# Cockle Creek (Lake Macquarie) 12-4-2008



## madsmc (Apr 5, 2006)

Hit the creek at dawn this morning. It's been a while between drinks, mainly because whenever I've planned a session on the creek it has always rained heavily the day(s) before and turned it to mud. :shock:

Started off with a popper along the shallow banks, with not much interest shown. Switched over to a pygmy and got a few touches but no hookups. Finally made the switch to my confidence lure, the two inch pumpkinseed gulp grub, and away we go. First fish was a 27cm bream, followed by a few small flatties.










Can't complain about the conditions.









Didn't get much interest after the run of small flatties, so I headed off upstream to work my favourite stretch of mangroves. Kicked off at the new spot with yet another small flathead, but this one was interesting because of what it spat out when I landed it. A baby whiting. 



















Swapped lure again, this time to a gulp nereis worm, and continued on. Next up was the fish of the day, a lovely bream just shy of 35cm in length. Hooked it close in to the mangroves, before she screamed off into the deeper part of the creek. Happy days. 



















Did a bit of trolling with a scorpion further up the creek towards the weir, and threw some plastics at a few good looking snags in the hope of more bream, or perhaps the elusive EP, but it was all quiet with the exception of one small bream that I picked off while he was chasing a baitfish on the surface.

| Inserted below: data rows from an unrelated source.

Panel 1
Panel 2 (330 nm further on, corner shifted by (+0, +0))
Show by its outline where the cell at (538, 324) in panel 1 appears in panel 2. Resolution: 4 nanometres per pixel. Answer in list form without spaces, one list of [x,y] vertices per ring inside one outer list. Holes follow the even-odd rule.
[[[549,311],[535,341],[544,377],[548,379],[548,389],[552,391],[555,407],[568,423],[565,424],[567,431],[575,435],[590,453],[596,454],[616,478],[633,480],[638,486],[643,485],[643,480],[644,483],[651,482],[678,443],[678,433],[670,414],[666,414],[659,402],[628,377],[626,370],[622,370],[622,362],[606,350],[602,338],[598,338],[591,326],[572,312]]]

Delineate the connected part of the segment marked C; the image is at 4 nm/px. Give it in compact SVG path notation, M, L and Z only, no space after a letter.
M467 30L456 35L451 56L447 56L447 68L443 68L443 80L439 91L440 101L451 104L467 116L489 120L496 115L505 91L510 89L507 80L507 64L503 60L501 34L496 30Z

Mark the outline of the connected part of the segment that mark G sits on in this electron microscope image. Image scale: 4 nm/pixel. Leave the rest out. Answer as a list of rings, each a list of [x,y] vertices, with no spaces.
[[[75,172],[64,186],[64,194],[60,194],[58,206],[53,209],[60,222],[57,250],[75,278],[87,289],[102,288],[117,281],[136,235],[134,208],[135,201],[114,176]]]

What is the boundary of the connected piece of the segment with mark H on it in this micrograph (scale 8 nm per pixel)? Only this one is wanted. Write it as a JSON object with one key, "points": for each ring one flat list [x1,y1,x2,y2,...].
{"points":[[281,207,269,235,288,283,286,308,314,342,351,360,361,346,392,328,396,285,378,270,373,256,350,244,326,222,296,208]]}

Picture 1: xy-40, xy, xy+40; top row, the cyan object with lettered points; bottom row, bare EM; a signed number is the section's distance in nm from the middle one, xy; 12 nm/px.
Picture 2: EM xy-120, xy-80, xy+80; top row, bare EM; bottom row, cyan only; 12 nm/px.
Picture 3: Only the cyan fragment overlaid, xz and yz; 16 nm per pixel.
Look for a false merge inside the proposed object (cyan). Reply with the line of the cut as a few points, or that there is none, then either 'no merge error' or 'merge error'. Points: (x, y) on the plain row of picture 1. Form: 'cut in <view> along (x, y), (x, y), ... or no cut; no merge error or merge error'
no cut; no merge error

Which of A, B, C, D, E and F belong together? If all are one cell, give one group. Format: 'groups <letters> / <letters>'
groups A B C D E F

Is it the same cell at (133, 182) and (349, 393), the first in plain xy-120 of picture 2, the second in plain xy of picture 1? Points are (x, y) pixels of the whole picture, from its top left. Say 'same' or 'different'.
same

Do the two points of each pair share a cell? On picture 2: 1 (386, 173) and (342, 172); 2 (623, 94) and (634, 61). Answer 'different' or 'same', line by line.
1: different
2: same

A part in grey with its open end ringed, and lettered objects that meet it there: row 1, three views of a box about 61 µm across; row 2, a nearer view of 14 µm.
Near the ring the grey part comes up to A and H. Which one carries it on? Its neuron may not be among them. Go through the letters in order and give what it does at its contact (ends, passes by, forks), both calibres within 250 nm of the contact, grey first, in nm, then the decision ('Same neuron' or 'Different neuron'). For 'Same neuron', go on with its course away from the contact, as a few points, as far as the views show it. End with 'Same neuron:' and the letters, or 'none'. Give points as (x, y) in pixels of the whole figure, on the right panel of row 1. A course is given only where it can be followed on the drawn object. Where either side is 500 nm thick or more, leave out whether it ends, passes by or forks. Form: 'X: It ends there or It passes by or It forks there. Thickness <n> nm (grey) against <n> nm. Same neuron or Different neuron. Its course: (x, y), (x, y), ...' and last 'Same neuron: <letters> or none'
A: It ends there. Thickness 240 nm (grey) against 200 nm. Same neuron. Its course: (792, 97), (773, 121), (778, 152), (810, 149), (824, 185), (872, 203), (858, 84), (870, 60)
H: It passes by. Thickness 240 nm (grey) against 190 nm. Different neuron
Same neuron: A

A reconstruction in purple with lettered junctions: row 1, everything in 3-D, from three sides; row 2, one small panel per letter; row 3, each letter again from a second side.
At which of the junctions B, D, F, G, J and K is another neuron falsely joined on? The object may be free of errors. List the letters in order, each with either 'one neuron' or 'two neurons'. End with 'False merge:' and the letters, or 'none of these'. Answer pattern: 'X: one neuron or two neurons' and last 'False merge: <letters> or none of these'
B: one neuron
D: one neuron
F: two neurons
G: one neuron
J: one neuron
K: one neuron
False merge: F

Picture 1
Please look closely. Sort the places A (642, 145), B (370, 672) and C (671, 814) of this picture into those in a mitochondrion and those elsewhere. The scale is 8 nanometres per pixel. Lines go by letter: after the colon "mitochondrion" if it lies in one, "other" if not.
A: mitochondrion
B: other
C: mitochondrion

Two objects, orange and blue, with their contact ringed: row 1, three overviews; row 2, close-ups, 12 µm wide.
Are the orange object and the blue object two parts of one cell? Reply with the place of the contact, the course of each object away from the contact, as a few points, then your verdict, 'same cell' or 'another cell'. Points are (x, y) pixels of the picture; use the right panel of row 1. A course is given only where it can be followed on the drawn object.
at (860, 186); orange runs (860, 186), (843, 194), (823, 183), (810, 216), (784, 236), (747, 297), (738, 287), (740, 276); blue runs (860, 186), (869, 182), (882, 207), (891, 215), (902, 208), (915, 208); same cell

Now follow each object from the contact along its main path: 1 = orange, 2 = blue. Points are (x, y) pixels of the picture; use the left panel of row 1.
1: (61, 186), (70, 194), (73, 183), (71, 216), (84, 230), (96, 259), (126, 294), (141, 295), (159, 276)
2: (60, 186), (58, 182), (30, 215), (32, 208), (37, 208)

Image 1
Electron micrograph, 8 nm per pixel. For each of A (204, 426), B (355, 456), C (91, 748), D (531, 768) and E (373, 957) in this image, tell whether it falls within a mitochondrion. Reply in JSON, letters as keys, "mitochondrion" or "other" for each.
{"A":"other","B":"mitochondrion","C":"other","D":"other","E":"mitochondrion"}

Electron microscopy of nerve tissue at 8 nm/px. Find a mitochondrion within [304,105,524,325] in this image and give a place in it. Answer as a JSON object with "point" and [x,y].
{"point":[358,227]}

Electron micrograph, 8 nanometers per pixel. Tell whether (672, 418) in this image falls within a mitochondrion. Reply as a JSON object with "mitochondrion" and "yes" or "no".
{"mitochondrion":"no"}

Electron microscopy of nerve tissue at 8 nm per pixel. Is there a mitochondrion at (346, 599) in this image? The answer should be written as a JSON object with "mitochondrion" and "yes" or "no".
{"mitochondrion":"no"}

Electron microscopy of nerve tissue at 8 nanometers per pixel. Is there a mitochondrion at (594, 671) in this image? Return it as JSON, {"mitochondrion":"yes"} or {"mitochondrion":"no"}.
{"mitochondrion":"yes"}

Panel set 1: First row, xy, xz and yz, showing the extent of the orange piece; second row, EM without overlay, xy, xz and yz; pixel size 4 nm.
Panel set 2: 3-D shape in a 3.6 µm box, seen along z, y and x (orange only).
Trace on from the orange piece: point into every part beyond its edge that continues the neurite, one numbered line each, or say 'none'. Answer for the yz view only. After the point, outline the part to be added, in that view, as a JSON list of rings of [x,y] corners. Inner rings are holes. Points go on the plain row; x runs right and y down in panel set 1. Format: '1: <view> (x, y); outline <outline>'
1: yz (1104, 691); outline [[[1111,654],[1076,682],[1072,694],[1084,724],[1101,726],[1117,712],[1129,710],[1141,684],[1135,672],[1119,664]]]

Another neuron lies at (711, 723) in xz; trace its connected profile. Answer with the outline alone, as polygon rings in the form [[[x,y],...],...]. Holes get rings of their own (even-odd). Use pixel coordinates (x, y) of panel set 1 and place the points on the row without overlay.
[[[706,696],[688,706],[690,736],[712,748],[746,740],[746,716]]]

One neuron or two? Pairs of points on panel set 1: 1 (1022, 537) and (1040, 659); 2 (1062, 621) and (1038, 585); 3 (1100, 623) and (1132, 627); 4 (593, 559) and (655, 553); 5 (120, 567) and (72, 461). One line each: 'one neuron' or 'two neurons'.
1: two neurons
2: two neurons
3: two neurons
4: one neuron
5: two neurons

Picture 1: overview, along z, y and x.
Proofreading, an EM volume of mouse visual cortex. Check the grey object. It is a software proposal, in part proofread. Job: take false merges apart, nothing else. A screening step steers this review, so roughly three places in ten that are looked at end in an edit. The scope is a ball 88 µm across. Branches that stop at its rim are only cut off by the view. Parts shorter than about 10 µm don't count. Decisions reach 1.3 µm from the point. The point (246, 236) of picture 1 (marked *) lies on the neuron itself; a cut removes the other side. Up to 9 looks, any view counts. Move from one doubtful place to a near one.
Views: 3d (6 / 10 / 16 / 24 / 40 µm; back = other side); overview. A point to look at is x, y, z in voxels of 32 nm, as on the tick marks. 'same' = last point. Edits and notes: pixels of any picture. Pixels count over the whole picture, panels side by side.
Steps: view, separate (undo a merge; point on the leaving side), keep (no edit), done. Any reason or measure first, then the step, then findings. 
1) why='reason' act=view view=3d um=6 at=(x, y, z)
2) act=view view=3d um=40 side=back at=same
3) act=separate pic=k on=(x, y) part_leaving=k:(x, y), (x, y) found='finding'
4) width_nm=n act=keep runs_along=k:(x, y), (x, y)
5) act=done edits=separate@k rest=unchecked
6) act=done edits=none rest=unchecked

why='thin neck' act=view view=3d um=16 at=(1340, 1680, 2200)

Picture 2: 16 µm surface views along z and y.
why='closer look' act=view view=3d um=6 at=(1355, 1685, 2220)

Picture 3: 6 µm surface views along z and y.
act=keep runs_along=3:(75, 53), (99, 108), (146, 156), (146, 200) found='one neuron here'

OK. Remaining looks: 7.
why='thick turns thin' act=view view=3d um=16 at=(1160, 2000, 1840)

All in all, a pleasant day on my favourite creek. Although, I wish I had caught those two bream last Saturday. :roll:


----------



## onemorecast (Apr 17, 2006)

Good result, sure is a pretty stretch of creek there too


----------



## Ferrins (Apr 7, 2008)

thought you went to cockle ck in Tassie now thats a top spot


----------



## madsmc (Apr 5, 2006)

I had no idea how many cockle creeks there actually are around the place. :shock: I've modified the title of the post.


----------



## saysme (Apr 29, 2007)

Nice place to fish, and good fishing too.
The EP's are up there, got my first 4 and only EP's between the y junction and the weir, largest 43cm no photo and the HOF title holder at 41cm  . My biggest bream also comes from there must be the sewer overflow :twisted:

Down at speers point today and the water still looks a bit crappy- the fish clearly didn't care.


----------



## oldogre (Apr 13, 2008)

Haven't been in my home creek (Cockle Creek (Lake Macquarie))for ages because of the mud, glad to hear its cleared up. Tried fennel creek in fennel bay 3 weeks ago, still too muddy, but plenty of undersized bream around the mouth. The last trip was the islands just up from fern bay (hunter river ) weekend before last. Getting clearer but still not many fish around. Managed to strand myself 20 meters of mangrove mud from the ramp where i put in. That would have made a good set of photos.


----------



## rawprawn (Aug 31, 2005)

Looks good Shane. Will have put the creek on my hit list.


----------